43 / 84
38
しおりを挟む
どれほどの時間が経ったのだろうか。船の揺れが徐々に小さくなり、そのまま静かに止まった。
甲板は水平を保っており、波に揺らされているだけになったようだ。
人々の悲鳴が消えた。代わりに、大きなざわめきが起こる。
船員に詰め寄る男や、恐ろしくて身を縮こまらせている者もいる。
甲板より下方で部屋で待機させられているのは、平民たちばかりのようだった。
「フェルミさんのチケットを、貴族用の上部で取ってくれた人に感謝だな……」
「どうしてですか?」
「あー、いや。なんでもない。

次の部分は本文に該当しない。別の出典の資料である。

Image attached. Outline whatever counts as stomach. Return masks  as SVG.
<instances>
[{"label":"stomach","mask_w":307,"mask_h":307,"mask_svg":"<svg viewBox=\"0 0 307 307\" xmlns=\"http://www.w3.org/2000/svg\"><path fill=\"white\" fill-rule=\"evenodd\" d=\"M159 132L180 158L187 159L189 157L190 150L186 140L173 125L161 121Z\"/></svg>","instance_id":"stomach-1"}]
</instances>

忘れてくれ」
ひとまずは安全そうだが、転覆などが起これば、救助の状況によっては、下位にいる人々は閉じ込められ船とともに海の藻屑になっただろう。
一応、救命ボートは十分あるようだが、全員逃げ切れるには時間が足らないほど、この船には沢山の人々が乗船している。
カインと同じように考えている人たちが、甲板には出ていた。我先に逃げようと、救命ボートの側で待機している人たちも多い。
フェルミが、きょろきょろ辺りを見渡す。すると、カインが彼女の背を撫でて、安心するように微笑んだ。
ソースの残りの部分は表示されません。